I have mentioned the future first to make clear to the parties that they should make every effort, as Toulson LJ has said, to settle their differences and not to trouble themselves or the courts with them. Neither party is likely to persuade the other to be a good neighbour, or to cease to be a neighbour, but it is much to be hoped that they can manage to live as neighbours with a minimum of friction.

56.

As to the claimants’ appeal, I agree with the conclusion of Toulson LJ, and for the reasons he gives. Assuming, for present purposes, that the repeated breaches of court orders were the responsibility not of the claimants but of their then solicitor, it would not be appropriate for the defendants, litigants in person who have conducted the court proceedings in an exemplary manner throughout, to face a re-opened claim. Moreover, the claimants did not make a claim for a considerable time after the alleged cause of action arose. Mr Hayden accepted that he himself was responsible for a delay of almost a month (19 March-13 April 2010) in supplying the solicitor with documents.
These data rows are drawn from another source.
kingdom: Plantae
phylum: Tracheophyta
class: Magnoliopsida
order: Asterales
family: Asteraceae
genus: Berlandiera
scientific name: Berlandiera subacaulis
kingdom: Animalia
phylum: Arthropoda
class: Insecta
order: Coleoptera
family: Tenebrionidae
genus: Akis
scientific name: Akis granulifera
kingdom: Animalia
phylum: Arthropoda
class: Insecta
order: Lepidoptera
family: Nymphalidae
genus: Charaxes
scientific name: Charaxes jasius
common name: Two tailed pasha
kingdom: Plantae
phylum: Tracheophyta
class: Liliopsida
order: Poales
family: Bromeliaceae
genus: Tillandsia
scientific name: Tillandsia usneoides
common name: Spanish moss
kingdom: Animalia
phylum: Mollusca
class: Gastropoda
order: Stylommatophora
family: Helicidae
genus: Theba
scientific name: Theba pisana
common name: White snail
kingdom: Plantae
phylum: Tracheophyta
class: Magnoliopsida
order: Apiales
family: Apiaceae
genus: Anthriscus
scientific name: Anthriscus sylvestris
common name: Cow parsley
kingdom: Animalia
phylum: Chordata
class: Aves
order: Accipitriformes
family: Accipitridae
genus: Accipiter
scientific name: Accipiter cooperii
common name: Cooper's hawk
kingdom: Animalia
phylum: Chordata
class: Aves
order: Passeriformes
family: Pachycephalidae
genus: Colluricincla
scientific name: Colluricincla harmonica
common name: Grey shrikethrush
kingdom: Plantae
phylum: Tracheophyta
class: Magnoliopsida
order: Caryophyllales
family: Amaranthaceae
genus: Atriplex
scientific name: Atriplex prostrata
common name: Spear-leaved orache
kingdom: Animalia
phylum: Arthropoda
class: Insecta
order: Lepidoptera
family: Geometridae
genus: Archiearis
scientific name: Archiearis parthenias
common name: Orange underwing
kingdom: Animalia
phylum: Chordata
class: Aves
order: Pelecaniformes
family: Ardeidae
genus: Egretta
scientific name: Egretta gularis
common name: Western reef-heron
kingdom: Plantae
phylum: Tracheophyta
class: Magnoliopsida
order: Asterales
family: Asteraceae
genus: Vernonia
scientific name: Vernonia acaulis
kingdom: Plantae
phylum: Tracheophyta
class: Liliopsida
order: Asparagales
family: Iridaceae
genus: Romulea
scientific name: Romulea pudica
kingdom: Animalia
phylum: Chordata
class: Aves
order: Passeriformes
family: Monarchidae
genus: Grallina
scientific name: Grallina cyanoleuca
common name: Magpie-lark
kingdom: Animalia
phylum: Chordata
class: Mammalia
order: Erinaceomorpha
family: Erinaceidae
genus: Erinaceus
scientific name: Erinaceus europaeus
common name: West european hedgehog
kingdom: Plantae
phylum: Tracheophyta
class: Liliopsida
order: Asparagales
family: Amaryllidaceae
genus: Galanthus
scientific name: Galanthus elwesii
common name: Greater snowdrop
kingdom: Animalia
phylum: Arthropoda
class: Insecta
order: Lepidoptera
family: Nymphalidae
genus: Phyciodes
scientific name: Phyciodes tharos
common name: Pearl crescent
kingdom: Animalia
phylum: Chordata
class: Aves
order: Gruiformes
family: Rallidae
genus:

The claimants did pursue development, at least in one respect, without planning permission. The conduct of the claimants on particular occasions, alleged by Mrs Charlton to have occurred, is now well in the past.

57.

Of course, I understand the claimants’ continuing wish to vindicate their reputations against the allegations made, and particularly the more general allegations. The publications continue. However, as Sullivan LJ explained in the course of the hearing, strong feelings and strongly expressed views are a not uncommon feature of planning disputes and disputes of this kind.

58.

In the circumstances, I would expect the claimants to be cautious about bringing a fresh claim. Issues as to curtailing the scope of the claims and as to abuse of process may arise as they did, for example, in Kaschke v Osler [2010] EWHC 1075 and Kaschke v Gray [2010] EWHC 1907. Article 6 considerations have been raised at Strasbourg in relation to libel proceedings (Peniazek v Poland [2004] ECHR 62179/00) (criminal libel) and other cases. These cases were not cited during the hearing of the appeal, and rightly so.

59.

Equally, if her wish to be free of litigation is genuine, I would expect Mrs Charlton to be cautious about publishing fresh allegations, and even further publishing existing material, which may encourage further litigation. Mrs Charlton and Mr Carver should also be conscious of the costs they would probably incur if unsuccessful in defending a claim.

60.

I agree that the appeal should be dismissed.